Prof Robin Choudhury, University of Oxford and John Radcliffe Hospital, Oxford, UK

Prof Robin Choudhury, Professor of Cardiovascular Medicine at University of Oxford and Consultant Cardiologist at John Radcliffe Hospital, Oxford, UK, speaks with Cardio Debate & Radcliffe Cardiology about Inflammation and Ischaemic Heart Disease during the “Advances in the Pathogenesis and Management of Cardiovascular Disease” 2015 meeting, organised by the Cardiovascular Sciences Research Centre of St George’s University and held at the Royal College of Surgeons of England in London, UK.

Trascript

How important is inflammation in the pathogenesis of coronary heart disease?

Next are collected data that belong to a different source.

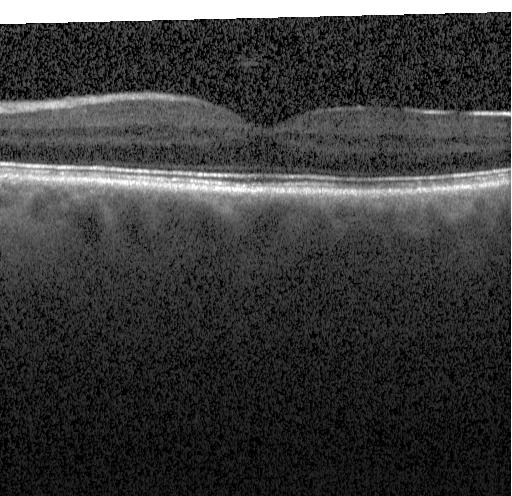
Finding: no choroidal neovascularization, no diabetic macular edema, and no drusen.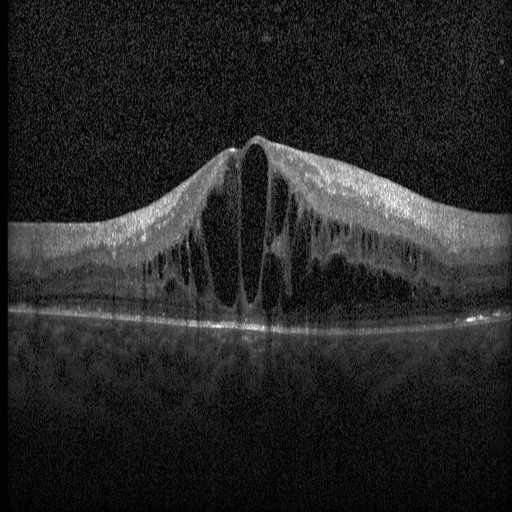 This B-scan demonstrates DME.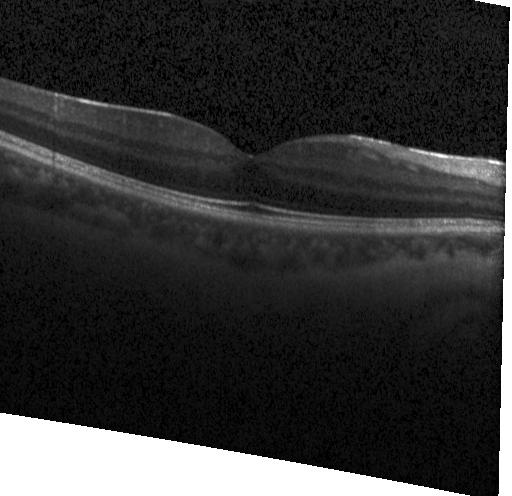 OCT B-scan. Centered on the fovea. Spectral-domain OCT. Acquired on a Heidelberg Spectralis. Diagnosis: no evidence of CNV, DME, or drusen.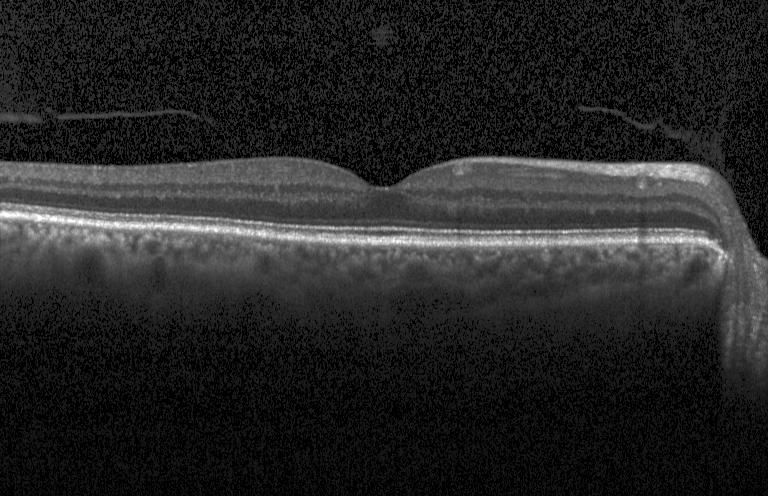
Impression: neither choroidal neovascularization, diabetic macular edema, nor drusen.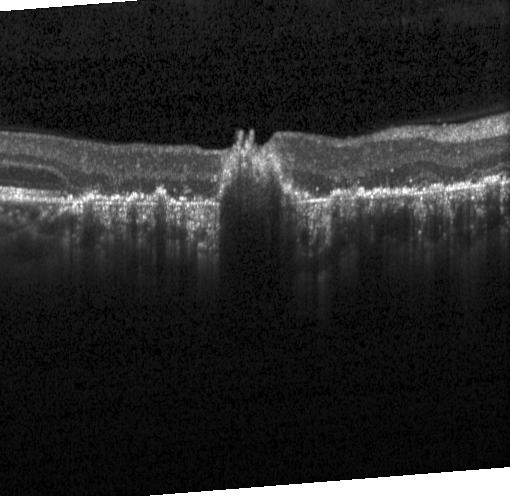

Optical coherence tomography B-scan. Choroidal neovascularization.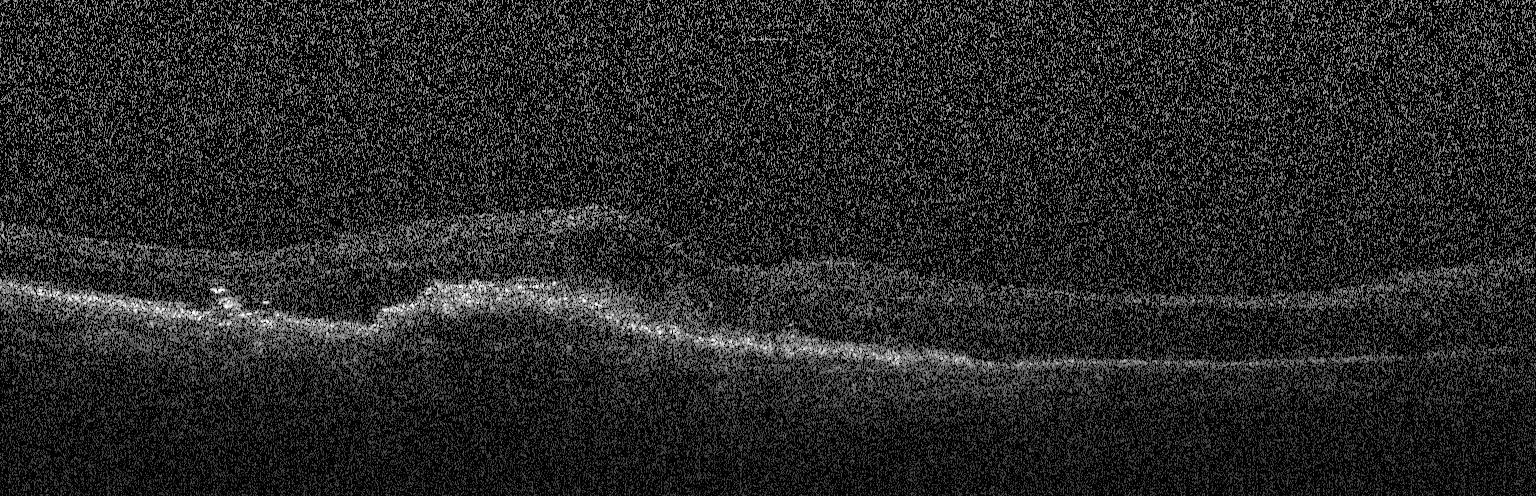
This B-scan demonstrates a choroidal neovascular membrane.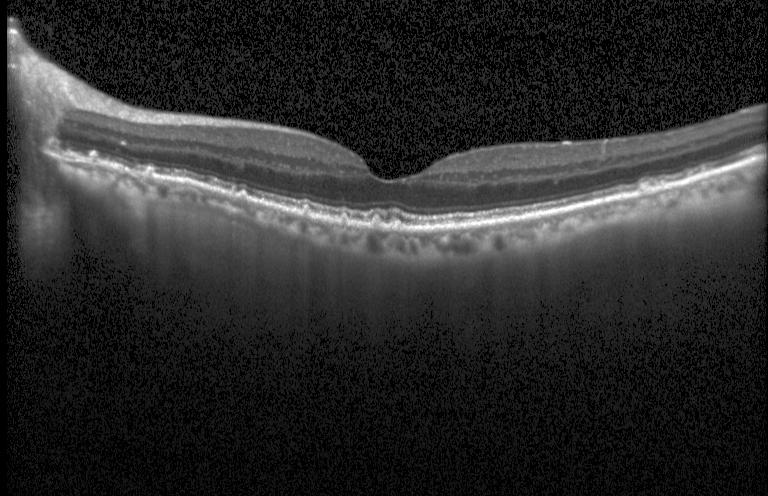 OCT finding: sub-RPE drusenoid deposits.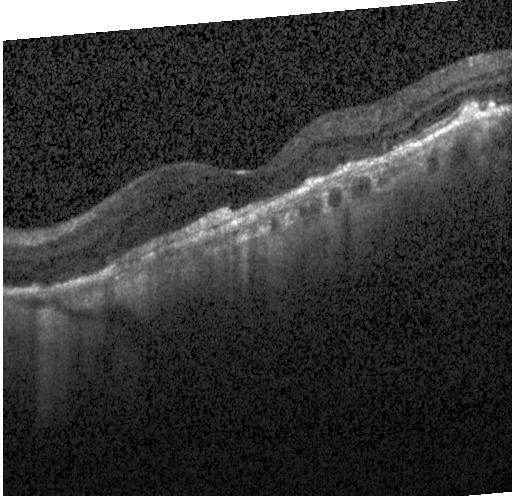

Retinal OCT B-scan — This B-scan demonstrates choroidal neovascularization.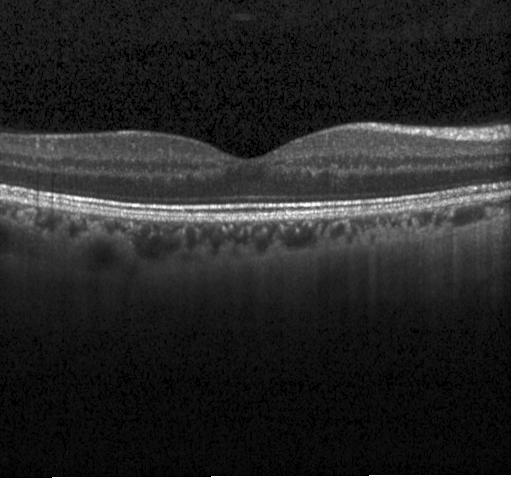

Optical coherence tomography scan — Finding: no evidence of choroidal neovascularization, diabetic macular edema, or drusen.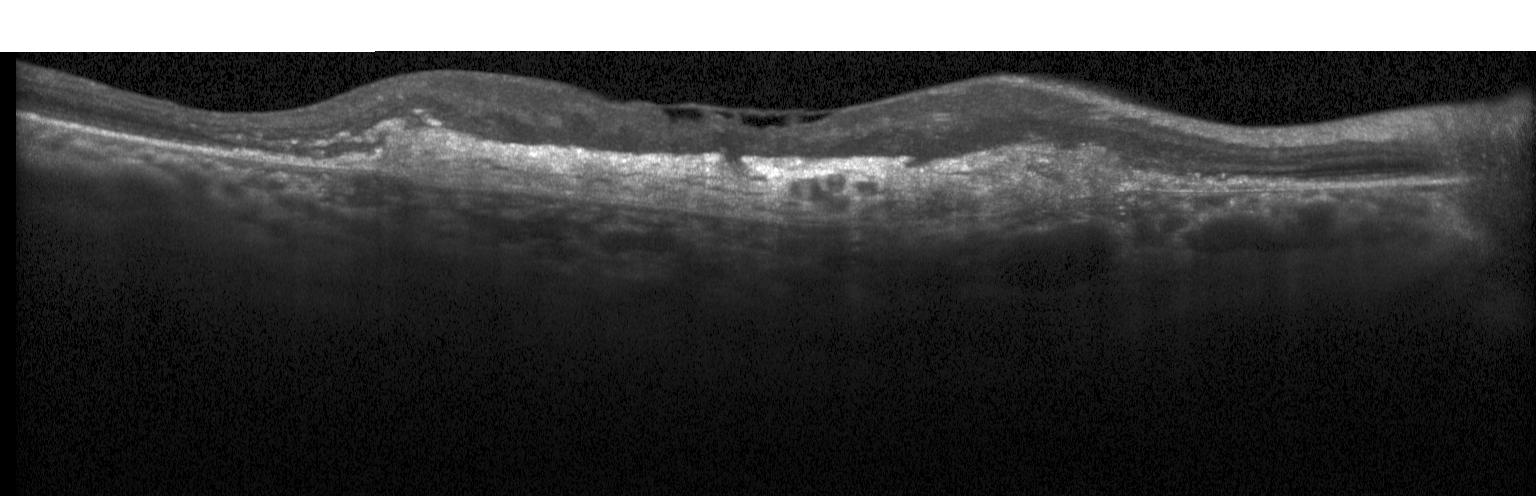
Spectral-domain OCT B-scan: a choroidal neovascular membrane.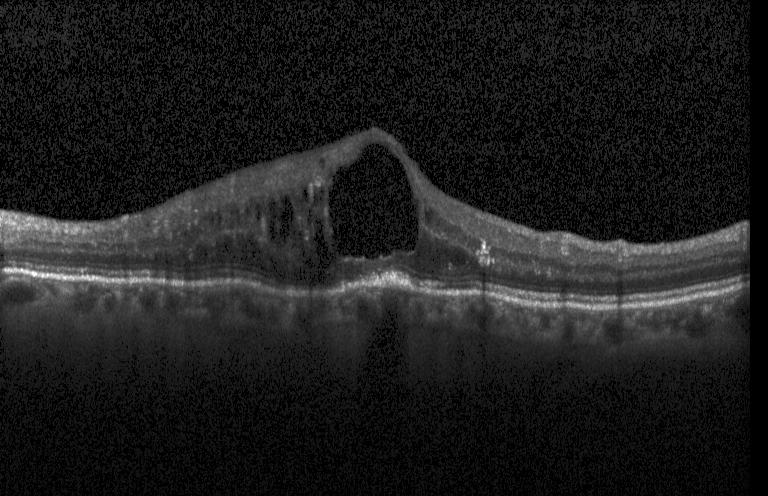

Centered on the fovea. Retinal OCT B-scan. Spectral-domain optical coherence tomography. Heidelberg Spectralis OCT system
DME.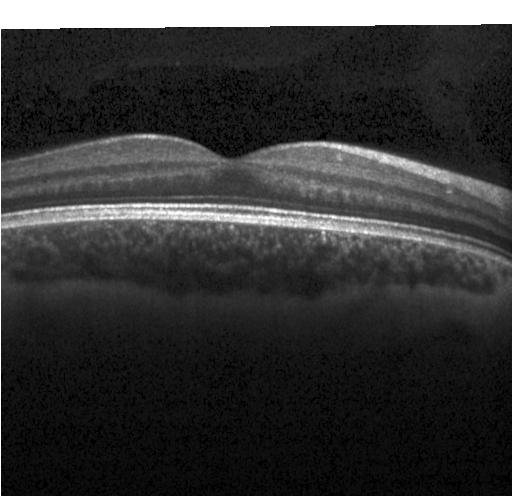
Finding: no choroidal neovascularization, no diabetic macular edema, and no drusen.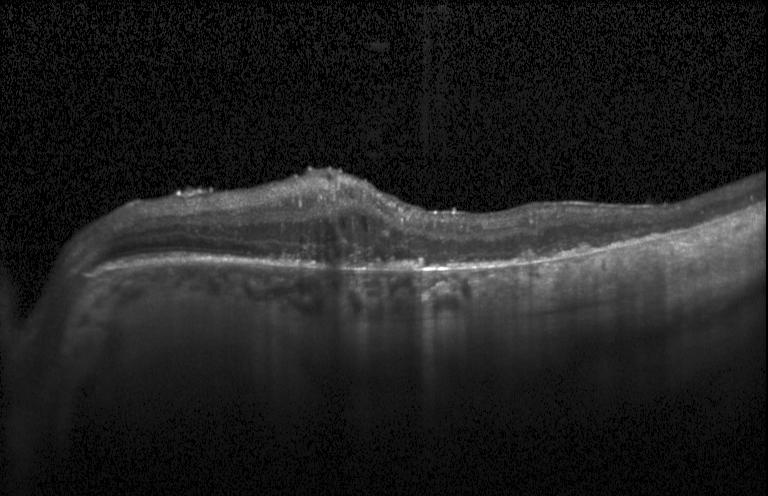

Optical coherence tomography B-scan
Macular OCT: DME.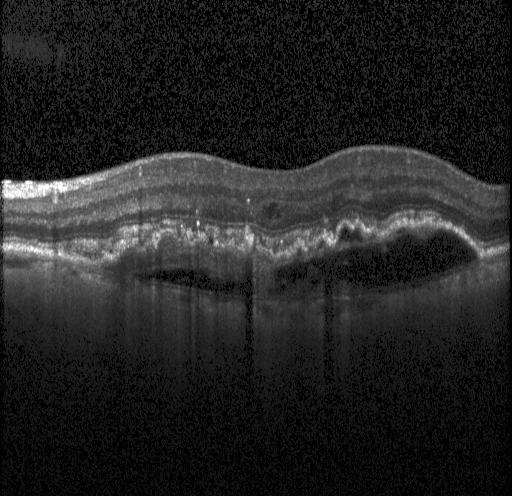 Finding: CNV.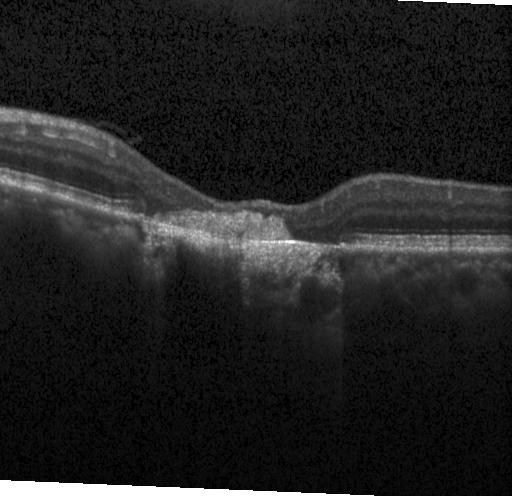
OCT B-scan — Impression: a choroidal neovascular membrane.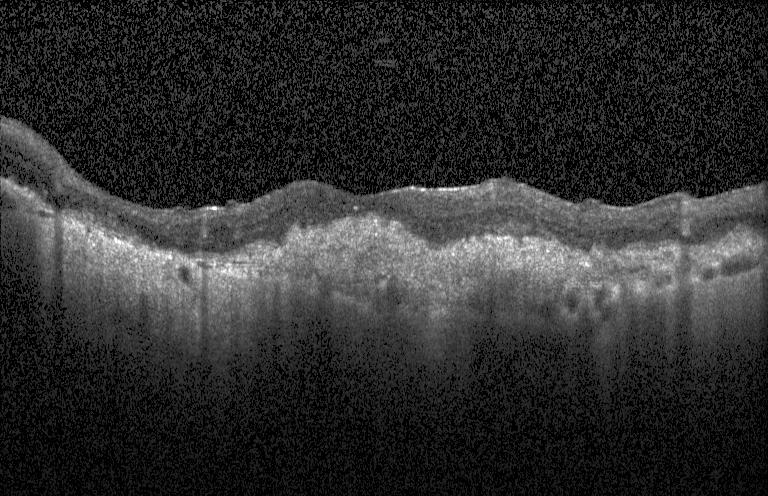
Acquired on a Heidelberg Spectralis, optical coherence tomography scan
Dx: choroidal neovascularization.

The role of inflammation both in the initiation and the propagation of atherosclerotic cardiovascular disease, it’s a very complex area, it spans both adaptive and innate immunity and we can see evidence from multiple strands – be it from animal models, from human epidemiology, from the studies of human tissue to some extent, from large-scale genetic studies – that inflammation seems to have a clear and mechanistic role in atherogenesis.

The real question is whether or not treating inflammation will affect patient outcomes.

How will detection of plaque inflammation help patient management?

So if we take as a starting point that inflammation is important in the pathogenesis of this disease, then clearly in terms of diagnosis, in grading severity, stratifying patients to receive specific treatments, the ability to image and characterise the inflammation using other tools – for instance circulating biomarkers – potentially contributes a lot.

And I think where this field will go is to develop ways of characterising individual patients that will allow us to pair up, to match the diagnostics with specific treatments. Because if we don’t get to that stage then we really have no hope of delivering patients the type of specificity of therapy that they need.